Jose Ignacio Maria T. Mendoza | Associate Editor
ALONG WITH THE NEW ADMINISTRATION of President Rodrigo Roa Duterte came several waves of politically-inclined social media posts and dedicated blogs. With the supporters of the president continuously branding mainstream media as “biased and bayaran”; and the anti-Duterte groups labeling them as “Dutertards”; online arguments can be seen regularly on the comments section of every political post in Facebook.
Intensive rebuttals and fact-checking happens daily through different verified and unverified sources. Even satirical websites are being used as a means of backing up their arguments on the internet. A human being capable of critically analyzing events as they develop might ask:
Are these online discussions capable of causing a national crisis?
As a matter of fact, it is.
According to a study from an online news site, about 44 million Filipinos have online connectivity, while 47% of our online time are dedicated to browsing social media pages and news feeds. Trouble brews when you add that to the fact that after the last national elections, Filipinos have openly voiced out different political criticisms borne out of different perspectives.
Different makeshift websites and Facebook pages, both satirical and serious, relentlessly plagued our newsfeeds with the so-called “click-baits” and false headlines. It revealed to be a major problem, since Filipinos, given our natural ‘opinionated’ traits, tend to share and declare their own views on the matter as something conclusive. We do not put an effort to know the whole truth and contemplate on the issue.
Being politically up to date is a civil responsibility, but being politically correct is too tricky especially nowadays. In today’s internet age, people get branded and shamed instantly when one posts either pro or anti-Duterte sentiments. Though the problem may exhibit itself as merely an “online” harm, the bigger problem lies within the division of our nation.

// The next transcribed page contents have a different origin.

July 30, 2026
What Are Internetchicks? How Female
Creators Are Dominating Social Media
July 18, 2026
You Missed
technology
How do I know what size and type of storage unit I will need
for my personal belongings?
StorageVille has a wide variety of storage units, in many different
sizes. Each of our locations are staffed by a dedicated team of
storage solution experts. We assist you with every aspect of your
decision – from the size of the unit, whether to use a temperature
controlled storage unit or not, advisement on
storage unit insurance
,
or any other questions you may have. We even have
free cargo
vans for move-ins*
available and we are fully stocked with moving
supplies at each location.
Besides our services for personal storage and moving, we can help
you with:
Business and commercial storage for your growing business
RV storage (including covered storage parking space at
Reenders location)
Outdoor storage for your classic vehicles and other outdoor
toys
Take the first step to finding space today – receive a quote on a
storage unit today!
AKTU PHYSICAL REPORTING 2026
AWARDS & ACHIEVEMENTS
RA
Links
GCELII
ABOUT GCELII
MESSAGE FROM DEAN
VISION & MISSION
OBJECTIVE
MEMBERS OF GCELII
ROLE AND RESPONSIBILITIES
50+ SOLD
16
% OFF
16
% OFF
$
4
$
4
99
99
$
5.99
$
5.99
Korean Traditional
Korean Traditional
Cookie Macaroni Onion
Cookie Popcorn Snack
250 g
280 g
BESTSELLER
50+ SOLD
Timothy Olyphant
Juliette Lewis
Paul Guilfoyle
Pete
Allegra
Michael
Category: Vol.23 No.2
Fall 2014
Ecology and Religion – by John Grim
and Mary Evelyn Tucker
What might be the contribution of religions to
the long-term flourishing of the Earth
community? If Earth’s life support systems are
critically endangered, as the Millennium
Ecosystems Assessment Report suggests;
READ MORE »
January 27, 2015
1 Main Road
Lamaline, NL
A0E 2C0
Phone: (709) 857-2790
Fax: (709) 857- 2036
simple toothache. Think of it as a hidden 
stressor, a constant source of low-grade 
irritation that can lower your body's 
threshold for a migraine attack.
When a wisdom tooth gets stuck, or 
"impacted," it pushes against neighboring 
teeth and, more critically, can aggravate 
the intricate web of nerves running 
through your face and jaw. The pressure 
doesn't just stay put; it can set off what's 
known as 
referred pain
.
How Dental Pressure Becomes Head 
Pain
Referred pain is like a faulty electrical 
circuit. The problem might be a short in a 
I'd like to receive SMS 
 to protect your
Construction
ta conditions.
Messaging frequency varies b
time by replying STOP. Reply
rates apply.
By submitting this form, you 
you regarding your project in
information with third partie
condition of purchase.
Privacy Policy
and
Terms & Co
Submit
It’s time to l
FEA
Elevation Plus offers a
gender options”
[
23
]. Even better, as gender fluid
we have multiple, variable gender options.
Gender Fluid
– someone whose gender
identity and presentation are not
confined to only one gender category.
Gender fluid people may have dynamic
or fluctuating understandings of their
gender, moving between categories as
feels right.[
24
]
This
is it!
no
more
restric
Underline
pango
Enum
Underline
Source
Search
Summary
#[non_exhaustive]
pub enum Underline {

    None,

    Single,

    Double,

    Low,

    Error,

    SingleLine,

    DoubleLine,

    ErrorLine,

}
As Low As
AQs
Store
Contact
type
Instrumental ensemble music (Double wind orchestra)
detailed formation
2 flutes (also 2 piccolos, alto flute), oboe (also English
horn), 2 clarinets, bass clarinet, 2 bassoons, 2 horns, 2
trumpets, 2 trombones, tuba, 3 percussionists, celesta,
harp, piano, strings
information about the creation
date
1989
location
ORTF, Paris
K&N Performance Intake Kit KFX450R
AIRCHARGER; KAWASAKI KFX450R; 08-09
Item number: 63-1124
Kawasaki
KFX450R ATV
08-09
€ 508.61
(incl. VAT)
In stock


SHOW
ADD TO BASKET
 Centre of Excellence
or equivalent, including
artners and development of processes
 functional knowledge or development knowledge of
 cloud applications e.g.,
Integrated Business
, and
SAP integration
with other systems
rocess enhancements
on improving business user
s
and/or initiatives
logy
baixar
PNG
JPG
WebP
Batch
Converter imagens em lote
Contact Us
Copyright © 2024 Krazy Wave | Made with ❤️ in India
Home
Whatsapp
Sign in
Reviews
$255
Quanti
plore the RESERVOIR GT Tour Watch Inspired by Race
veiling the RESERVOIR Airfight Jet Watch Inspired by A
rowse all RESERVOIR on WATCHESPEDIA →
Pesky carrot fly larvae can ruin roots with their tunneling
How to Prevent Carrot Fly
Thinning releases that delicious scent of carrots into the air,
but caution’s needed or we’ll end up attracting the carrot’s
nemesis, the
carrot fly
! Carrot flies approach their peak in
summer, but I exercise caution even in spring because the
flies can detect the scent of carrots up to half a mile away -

FOR A CHANGE | People in a recent rally might not really show hostile actions and words towards the government, but the whole nation is still in disarray. (Photo by Joel Fernandez)
We engage in an egotistical battle, shaming through ad hominem attacks, and ridiculous, baseless accusations from each side. Both parties, not wanting to listen to and see the other side’s point of view, assume almost instantaneously that the opposing idea is wrong. While it is clearly an advancement that we now actively take part in the politics of our country, but as always, shoving one’s perspective down another’s throat is not a way to share ideas. Supporting Duterte — or any president for that matter — does not mean that you must agree with all of his moves. Supporting him means scrutinizing his plans, policies, and orders before deciding to move forward with him.
However problematic the situation with the supporters and critics of the new administration, maybe, the real problem comes with us, being a fragmented country. As Abraham Lincoln famously said, “A house divided against itself cannot stand.
“I believe this government cannot endure permanently, half slave and half free,” Lincoln stressed in his well-known nomination speech for the Republican senatorial slate in 1858.
Although we are no longer slaves to another country, we are enslaved by our own prejudice and bigotry.